Extensive research has shown that; crime statistics only ever show part of the full picture, especially when they relate to ‘perceived’ police performance (see here). In addition, the people I refer to above, sit within my admiration, I hold them in high regard and fully support their endeavours.
The Police officers, Specials & PCSO’s who, through no fault of their own, are often also run ragged in their attempts to meet the demands of crime and other issues in the communities they serve. These people who often face unacceptable levels of personal dangers and/or massive impacts upon their health and personal family life are actually working hard to protect us.
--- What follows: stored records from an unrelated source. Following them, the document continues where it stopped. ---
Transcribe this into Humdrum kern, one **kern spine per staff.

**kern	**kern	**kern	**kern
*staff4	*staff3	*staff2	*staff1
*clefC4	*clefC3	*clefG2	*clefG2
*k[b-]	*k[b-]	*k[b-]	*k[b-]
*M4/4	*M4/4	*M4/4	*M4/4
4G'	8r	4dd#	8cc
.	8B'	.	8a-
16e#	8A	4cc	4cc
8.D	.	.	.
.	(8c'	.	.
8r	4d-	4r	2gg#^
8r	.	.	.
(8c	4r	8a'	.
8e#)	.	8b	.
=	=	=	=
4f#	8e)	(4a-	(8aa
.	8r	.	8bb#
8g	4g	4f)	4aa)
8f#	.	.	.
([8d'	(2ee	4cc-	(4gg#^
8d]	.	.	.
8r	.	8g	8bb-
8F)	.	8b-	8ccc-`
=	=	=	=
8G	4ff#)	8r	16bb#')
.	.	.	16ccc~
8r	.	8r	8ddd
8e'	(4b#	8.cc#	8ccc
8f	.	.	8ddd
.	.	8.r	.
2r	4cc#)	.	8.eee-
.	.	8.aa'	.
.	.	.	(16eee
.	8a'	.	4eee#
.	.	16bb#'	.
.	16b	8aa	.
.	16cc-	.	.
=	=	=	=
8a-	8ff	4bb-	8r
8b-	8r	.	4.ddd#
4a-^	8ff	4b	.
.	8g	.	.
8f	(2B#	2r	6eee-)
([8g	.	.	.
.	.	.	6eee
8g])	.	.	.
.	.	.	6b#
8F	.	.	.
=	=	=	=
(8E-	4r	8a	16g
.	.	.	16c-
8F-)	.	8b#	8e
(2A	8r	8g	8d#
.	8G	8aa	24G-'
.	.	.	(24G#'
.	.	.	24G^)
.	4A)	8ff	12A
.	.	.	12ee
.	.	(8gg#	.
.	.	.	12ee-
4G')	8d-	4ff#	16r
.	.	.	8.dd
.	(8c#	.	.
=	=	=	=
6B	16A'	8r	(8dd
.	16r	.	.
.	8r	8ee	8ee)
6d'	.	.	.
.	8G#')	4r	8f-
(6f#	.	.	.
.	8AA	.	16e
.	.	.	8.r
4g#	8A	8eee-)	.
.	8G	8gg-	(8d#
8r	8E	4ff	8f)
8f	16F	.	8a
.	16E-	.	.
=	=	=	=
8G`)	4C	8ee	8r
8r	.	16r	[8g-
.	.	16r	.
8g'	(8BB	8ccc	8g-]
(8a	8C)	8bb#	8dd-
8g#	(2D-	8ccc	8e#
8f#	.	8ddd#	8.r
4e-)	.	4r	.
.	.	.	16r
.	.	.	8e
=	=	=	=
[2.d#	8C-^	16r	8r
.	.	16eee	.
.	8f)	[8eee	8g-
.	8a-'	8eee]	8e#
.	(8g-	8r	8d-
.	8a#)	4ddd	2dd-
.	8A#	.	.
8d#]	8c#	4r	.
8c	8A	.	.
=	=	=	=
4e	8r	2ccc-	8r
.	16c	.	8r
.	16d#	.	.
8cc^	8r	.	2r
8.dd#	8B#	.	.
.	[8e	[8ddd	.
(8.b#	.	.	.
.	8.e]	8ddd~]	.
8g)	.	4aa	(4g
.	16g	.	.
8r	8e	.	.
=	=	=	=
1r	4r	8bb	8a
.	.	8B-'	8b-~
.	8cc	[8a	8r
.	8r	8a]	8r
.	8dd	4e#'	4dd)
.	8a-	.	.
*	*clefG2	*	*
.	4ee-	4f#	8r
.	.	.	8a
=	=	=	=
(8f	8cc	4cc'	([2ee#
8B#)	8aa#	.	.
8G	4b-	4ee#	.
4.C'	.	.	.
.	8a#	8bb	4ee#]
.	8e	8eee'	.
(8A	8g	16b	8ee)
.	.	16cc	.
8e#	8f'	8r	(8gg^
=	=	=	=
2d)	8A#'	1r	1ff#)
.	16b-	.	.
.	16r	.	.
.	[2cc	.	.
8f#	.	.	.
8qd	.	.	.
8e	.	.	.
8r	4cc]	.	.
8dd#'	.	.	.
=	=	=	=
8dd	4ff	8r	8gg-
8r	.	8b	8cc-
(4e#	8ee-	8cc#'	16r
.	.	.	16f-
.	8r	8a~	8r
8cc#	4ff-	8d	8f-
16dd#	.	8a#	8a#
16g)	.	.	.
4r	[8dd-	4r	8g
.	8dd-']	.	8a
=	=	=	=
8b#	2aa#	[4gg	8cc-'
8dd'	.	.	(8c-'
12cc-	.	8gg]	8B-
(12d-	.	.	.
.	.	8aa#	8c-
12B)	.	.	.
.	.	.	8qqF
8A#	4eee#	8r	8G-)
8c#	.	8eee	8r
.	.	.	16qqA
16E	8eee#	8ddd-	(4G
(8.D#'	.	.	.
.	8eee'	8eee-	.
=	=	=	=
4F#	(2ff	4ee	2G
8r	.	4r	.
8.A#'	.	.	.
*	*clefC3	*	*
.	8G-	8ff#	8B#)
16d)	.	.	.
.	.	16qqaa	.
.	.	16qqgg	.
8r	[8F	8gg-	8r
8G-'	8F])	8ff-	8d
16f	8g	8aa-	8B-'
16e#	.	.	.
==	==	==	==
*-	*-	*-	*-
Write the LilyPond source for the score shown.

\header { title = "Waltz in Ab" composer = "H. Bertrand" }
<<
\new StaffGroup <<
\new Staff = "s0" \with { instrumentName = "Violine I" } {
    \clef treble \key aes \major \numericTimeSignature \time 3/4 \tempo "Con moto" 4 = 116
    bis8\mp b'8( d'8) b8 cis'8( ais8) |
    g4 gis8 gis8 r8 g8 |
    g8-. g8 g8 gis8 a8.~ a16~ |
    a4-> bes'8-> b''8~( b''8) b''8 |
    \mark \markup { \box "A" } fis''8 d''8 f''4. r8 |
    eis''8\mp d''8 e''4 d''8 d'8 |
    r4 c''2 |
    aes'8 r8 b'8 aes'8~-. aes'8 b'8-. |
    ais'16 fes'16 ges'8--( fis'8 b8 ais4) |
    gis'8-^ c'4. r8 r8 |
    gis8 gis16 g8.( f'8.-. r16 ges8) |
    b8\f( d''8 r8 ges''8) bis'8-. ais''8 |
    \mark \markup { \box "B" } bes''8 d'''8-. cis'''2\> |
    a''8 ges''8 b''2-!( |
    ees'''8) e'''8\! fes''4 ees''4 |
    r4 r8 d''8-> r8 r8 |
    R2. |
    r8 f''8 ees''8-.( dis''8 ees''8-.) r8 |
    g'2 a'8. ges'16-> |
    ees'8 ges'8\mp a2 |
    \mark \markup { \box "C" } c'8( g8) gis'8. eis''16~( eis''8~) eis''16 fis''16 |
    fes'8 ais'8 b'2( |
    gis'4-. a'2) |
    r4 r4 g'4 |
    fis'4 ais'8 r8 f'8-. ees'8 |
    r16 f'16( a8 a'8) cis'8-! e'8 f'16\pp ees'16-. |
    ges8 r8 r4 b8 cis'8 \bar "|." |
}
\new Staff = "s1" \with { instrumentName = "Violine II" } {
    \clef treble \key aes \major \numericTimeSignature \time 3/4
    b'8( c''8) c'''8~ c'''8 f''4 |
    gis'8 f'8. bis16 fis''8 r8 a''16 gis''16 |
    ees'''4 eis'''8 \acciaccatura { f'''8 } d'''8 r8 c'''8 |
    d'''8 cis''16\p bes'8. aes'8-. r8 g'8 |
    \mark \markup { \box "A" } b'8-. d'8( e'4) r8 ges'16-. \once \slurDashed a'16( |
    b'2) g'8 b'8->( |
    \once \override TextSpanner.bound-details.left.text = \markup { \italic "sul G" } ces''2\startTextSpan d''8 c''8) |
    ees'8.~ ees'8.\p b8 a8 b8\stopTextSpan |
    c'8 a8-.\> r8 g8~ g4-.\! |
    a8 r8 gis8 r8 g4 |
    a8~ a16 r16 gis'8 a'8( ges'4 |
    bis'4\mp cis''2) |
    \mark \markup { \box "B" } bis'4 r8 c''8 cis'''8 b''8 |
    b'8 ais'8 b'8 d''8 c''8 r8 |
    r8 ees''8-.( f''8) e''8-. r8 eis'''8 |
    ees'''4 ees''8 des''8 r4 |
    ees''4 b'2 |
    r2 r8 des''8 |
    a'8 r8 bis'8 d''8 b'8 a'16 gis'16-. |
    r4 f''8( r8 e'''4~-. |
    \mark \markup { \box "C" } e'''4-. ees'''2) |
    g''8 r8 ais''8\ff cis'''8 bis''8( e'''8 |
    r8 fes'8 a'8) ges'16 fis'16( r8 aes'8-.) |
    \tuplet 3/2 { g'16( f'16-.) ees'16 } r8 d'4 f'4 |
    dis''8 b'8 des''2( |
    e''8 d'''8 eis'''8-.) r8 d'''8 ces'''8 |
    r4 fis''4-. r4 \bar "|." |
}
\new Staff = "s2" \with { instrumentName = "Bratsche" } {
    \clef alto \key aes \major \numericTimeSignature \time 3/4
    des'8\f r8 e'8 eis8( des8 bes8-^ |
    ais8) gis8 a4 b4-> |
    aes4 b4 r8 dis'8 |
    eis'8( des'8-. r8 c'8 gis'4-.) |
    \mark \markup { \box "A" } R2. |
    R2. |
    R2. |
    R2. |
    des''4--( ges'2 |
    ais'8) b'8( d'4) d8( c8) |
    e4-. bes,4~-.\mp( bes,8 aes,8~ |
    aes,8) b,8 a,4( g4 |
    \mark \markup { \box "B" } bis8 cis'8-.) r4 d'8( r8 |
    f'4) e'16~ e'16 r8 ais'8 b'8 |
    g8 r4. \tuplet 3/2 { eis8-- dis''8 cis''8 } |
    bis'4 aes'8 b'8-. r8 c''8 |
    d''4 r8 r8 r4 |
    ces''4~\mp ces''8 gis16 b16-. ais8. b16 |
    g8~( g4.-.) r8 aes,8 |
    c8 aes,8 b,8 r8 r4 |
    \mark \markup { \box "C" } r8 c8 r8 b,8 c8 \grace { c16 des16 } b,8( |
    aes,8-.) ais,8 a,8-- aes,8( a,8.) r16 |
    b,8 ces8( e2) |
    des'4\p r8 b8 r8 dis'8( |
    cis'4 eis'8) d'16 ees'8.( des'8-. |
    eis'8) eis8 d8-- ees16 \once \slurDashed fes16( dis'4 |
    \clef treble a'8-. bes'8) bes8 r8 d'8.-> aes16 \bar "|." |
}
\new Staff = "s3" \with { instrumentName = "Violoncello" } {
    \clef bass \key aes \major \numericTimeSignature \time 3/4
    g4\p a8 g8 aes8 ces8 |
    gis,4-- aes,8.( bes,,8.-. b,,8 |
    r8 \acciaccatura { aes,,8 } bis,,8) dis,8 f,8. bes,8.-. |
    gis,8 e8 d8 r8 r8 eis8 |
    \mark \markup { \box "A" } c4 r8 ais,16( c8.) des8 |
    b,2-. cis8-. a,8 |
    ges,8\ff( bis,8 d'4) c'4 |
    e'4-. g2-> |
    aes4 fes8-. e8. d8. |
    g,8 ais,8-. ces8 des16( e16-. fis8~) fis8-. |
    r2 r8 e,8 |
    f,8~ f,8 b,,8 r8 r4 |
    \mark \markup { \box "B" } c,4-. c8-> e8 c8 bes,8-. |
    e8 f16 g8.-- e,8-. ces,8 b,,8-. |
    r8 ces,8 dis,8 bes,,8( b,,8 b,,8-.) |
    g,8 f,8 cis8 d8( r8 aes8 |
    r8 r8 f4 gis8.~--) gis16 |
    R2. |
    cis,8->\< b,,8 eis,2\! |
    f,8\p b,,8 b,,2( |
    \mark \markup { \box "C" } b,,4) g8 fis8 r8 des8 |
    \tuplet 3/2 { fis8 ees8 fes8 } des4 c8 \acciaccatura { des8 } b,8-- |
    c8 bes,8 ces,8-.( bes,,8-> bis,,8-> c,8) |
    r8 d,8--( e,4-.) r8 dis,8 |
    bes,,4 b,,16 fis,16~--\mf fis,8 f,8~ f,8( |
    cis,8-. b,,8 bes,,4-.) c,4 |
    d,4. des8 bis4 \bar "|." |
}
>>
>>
However, these resources are already working under a pay freeze and massive changes to their working conditions, which are also set to reduce even further as a result of government austerity measures. The problems surrounding over worked and under valued resources are often compounded by inept management of their deployment.
At this point I would add, just in case Lily is connected with Ms Oliver; this post, along with the previous one, is not aimed at her in particular. However, as the general trait amongst many self-interested senior police managers today is for talking up a good story but failing to deliver the goods; if the cap fits, I suggest she wears it.
As Lily pointed out last time around (and I totally agree); ”the public need to be informed about what the police are doing about crime.” But, as I replied to Lily then and repeat now; any use of the media to promote the actions and work of the police must be based upon fact. For varying reasons, North Yorkshire Police (and other forces), choose to be selective with that truth… With true PR mantra and rhetoric, the process often tends towards painting a rosier picture than is the reality, especially if it helps in reinforcing the agenda of ‘reducing the fear of crime‘, that or some perceived worth of a self-promoting Commander.
Perhaps more credence and value could actually be afforded to the subject matter in this media release if for example, there had been some small mention of any tangible results between April and August? The absence of such information, irrespective of the need to keep any overt/covert operational procedures circumspect and close to the corporate chest, would tend to suggest to the contrary.
I may be totally wrong, indeed I would hope so however; if I have caused further ‘embarrassment I would again ask the question I asked last time… Who should be concerned about the “embarassing content” of my post? Me, the officers involved in the operation, their management or, North Yorkshire Police as an organisation?